Inter-générationnalité
Ce texte réactive ce modeste blog laissé en jachère. Pour, peut-être, à nouveau, écrire et narrer nos vies et aider, même à un degré infime, à reformer notre histoire collective. En ayant pour désir, pour nécessité impérieuse qu’il participe d’une échange inter-générationnel qui fait horriblement défaut. Quand j’avais l’âge de Damien, j’avais les livres, les textes et les aînés qui transmettaient leurs savoirs. Je m’y suis accroché, pour comprendre, pour me comprendre. Aujourd’hui, les kids, comme dit Didier Lestrade, ont un accès incroyable à la base de données planétaire qu’est le web. J’ai fait l’effort d’accroître mon capital culturel depuis 20 ans, en accumulant du savoir. Le savoir est là, en libre service, en 2.0. Help yourself.

Non, Damien, il n’y a pas que toi le gay citizen et nous les vieilles folles militantes et militaires. Il y a aussi nous les pédagogues et toi qui aujourd’hui écrit des textes qui sonnent comme des déclarations de guerre. Il y a ton vocabulaire aussi qui suinte une sémantique guerrière et viriliste. L’as de pique, la carte “la plus forte”. Mais tu vois, il s’agit pas de jouer au bridge. Cette symbolique était aussi utilisée par des soldats américains “comme une arme psychologique durant la guerre du Viêt Nam” (source wikipédia). 

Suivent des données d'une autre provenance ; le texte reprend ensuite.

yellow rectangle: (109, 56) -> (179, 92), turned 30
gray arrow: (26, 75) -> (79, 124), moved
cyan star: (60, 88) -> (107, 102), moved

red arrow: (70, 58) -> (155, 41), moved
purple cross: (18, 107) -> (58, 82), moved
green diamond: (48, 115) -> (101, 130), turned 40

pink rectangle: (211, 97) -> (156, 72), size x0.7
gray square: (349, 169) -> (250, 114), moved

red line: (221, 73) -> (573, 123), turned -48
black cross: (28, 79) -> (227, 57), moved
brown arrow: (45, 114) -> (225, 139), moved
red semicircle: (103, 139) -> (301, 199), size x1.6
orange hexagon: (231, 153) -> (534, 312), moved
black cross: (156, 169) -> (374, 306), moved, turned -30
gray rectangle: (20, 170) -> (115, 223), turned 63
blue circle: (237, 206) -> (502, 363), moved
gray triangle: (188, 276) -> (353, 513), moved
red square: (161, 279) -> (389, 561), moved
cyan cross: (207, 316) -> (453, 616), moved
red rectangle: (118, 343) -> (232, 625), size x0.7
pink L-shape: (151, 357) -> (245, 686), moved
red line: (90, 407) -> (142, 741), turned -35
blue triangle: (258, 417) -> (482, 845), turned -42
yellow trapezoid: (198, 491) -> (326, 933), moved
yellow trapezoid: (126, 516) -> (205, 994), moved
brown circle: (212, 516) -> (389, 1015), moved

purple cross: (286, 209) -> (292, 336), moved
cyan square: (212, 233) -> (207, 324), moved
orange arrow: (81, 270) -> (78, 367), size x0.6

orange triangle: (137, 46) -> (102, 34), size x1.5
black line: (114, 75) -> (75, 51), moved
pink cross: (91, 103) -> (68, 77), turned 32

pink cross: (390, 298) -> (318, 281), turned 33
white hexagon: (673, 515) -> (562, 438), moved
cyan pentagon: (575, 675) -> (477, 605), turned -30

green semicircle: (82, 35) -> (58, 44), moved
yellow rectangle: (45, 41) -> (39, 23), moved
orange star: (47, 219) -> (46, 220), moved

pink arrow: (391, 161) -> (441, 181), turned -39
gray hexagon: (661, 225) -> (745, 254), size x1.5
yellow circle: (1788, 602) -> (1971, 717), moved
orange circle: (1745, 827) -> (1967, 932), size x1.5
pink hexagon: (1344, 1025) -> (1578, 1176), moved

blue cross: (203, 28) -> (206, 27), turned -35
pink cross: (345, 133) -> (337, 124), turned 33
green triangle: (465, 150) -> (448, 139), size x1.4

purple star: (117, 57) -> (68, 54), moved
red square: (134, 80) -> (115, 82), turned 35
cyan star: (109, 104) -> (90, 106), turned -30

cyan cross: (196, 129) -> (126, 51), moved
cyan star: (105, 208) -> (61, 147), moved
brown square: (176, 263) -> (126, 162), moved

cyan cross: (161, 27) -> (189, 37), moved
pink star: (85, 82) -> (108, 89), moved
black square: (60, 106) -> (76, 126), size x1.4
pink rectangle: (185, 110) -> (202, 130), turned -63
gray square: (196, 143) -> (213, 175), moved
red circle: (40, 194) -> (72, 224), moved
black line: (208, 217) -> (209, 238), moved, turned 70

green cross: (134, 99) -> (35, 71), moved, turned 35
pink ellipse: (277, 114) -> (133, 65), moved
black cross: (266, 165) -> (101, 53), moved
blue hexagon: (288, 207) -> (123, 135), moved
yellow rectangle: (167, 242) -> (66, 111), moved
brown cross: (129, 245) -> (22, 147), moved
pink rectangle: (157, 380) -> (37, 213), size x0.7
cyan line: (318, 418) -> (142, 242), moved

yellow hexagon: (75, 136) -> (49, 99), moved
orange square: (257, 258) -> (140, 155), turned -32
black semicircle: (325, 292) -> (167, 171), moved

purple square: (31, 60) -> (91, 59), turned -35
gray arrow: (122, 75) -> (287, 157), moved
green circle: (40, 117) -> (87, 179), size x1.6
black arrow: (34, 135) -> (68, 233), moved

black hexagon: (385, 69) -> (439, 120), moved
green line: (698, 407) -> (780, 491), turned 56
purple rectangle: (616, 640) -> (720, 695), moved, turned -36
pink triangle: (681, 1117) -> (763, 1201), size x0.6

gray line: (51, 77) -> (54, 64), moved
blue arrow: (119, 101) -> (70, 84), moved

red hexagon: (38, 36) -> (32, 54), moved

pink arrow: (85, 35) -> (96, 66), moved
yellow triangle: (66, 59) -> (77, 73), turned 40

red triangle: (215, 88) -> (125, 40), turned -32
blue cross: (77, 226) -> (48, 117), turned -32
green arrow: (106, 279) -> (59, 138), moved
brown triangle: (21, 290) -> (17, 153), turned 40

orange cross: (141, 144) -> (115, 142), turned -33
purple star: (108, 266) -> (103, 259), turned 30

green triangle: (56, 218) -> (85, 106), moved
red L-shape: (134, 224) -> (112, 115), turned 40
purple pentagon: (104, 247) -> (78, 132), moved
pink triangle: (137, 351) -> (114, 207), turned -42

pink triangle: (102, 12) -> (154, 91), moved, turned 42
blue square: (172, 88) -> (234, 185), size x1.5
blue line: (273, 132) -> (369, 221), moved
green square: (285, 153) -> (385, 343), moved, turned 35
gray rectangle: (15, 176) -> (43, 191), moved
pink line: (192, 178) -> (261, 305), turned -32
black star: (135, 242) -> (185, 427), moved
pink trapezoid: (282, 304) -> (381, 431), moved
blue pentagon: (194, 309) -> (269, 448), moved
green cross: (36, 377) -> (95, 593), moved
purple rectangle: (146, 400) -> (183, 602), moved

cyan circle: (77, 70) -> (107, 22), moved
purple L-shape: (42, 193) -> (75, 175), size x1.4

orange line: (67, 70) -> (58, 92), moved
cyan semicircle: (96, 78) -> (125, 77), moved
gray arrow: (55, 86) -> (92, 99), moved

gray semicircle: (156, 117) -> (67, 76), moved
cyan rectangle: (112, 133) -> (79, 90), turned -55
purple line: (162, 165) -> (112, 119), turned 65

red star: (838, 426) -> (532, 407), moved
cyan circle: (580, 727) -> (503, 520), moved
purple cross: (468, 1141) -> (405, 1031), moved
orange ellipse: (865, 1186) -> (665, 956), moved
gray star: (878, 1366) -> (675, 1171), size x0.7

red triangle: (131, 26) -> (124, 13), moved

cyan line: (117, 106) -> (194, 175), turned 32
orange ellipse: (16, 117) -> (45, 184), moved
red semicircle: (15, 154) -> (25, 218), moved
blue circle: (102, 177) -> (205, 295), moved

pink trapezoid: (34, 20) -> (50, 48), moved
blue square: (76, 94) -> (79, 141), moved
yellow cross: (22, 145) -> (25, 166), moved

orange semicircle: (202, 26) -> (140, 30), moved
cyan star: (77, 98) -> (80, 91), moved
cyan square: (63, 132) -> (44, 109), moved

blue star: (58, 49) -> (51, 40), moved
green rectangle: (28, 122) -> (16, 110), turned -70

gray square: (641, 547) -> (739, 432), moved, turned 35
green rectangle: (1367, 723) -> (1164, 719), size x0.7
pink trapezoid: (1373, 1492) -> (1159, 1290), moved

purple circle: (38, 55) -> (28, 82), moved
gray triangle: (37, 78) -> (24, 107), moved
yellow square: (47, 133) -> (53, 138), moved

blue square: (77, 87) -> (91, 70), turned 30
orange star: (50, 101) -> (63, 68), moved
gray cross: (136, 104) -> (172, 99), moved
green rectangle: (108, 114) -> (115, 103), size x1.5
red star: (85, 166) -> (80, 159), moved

Nous avons donc plusieurs choix qui s’offrent à nous. Prendre nos plus grands accents paternalistes et te renvoyer du “toi, le jeune, grandis et on en rediscutera”. Ou bien répondre à tes attaques avec les armes à notre dispostion. Comme t’ignorer ou te répondre avec la même violence symbolique dont tu fais preuve. A 40 ans passés, je t’avouerai que je me remets encore en cause et que j’ai plus envie de tout ça. J’ai moi-même énormément manié cette violence verbale. On me le reproche souvent. Dans ce texte, comme tu peux le lire, j’utilise la méthode Angry-citizen, je suis moqueur et con. A la seule différence que je n’ai remis en cause les combats de mes aînés qui m’ont ouvert la voie pour une vie plus sereine et ni décrété la fin des luttes. Au contraire, la vieille folle militante est plus que jamais disponible pour poursuivre le combat, avec ou sans toi. Si vis pacem, para bellum.